Your task: Return all records exactly. Nothing may be added.

Material provided START

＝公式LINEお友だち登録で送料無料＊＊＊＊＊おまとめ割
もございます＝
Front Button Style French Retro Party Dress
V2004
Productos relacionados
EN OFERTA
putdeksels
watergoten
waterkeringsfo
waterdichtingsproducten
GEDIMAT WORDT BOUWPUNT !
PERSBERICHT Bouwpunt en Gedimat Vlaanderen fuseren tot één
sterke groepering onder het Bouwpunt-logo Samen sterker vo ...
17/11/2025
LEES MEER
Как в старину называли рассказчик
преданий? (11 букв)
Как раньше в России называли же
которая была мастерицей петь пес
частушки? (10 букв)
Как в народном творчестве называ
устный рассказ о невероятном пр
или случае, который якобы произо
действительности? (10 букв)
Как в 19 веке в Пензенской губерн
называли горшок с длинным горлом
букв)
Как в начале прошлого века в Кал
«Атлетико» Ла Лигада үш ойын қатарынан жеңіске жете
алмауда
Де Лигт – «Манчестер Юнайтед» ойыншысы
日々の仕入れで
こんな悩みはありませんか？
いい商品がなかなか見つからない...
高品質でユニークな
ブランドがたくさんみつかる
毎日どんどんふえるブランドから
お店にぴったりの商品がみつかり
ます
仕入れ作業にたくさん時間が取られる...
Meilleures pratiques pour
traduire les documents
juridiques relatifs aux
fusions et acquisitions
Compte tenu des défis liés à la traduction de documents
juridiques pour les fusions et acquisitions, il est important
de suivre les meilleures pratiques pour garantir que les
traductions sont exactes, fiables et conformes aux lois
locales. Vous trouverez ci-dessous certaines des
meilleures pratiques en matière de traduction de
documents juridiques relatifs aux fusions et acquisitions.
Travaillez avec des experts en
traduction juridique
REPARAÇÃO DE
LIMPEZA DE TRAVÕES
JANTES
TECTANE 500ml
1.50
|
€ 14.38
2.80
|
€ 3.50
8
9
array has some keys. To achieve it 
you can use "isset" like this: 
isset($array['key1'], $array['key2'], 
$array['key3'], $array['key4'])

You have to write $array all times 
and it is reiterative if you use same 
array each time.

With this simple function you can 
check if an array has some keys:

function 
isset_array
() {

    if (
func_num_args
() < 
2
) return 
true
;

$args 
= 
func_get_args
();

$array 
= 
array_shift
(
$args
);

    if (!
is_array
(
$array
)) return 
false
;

Material provided END

Answer box:
＝公式LINEお友だち登録で送料無料＊＊＊＊＊おまとめ割
もございます＝
Front Button Style French Retro Party Dress
V2004
Productos relacionados
EN OFERTA
putdeksels
watergoten
waterkeringsfo
waterdichtingsproducten
GEDIMAT WORDT BOUWPUNT !
PERSBERICHT Bouwpunt en Gedimat Vlaanderen fuseren tot één
sterke groepering onder het Bouwpunt-logo Samen sterker vo ...
17/11/2025
LEES MEER
Как в старину называли рассказчик
преданий? (11 букв)
Как раньше в России называли же
которая была мастерицей петь пес
частушки? (10 букв)
Как в народном творчестве называ
устный рассказ о невероятном пр
или случае, который якобы произо
действительности? (10 букв)
Как в 19 веке в Пензенской губерн
называли горшок с длинным горлом
букв)
Как в начале прошлого века в Кал
«Атлетико» Ла Лигада үш ойын қатарынан жеңіске жете
алмауда
Де Лигт – «Манчестер Юнайтед» ойыншысы
日々の仕入れで
こんな悩みはありませんか？
いい商品がなかなか見つからない...
高品質でユニークな
ブランドがたくさんみつかる
毎日どんどんふえるブランドから
お店にぴったりの商品がみつかり
ます
仕入れ作業にたくさん時間が取られる...
Meilleures pratiques pour
traduire les documents
juridiques relatifs aux
fusions et acquisitions
Compte tenu des défis liés à la traduction de documents
juridiques pour les fusions et acquisitions, il est important
de suivre les meilleures pratiques pour garantir que les
traductions sont exactes, fiables et conformes aux lois
locales. Vous trouverez ci-dessous certaines des
meilleures pratiques en matière de traduction de
documents juridiques relatifs aux fusions et acquisitions.
Travaillez avec des experts en
traduction juridique
REPARAÇÃO DE
LIMPEZA DE TRAVÕES
JANTES
TECTANE 500ml
1.50
|
€ 14.38
2.80
|
€ 3.50
8
9
array has some keys. To achieve it 
you can use "isset" like this: 
isset($array['key1'], $array['key2'], 
$array['key3'], $array['key4'])

You have to write $array all times 
and it is reiterative if you use same 
array each time.

With this simple function you can 
check if an array has some keys:

function 
isset_array
() {

    if (
func_num_args
() < 
2
) return 
true
;

$args 
= 
func_get_args
();

$array 
= 
array_shift
(
$args
);

    if (!
is_array
(
$array
)) return 
false
;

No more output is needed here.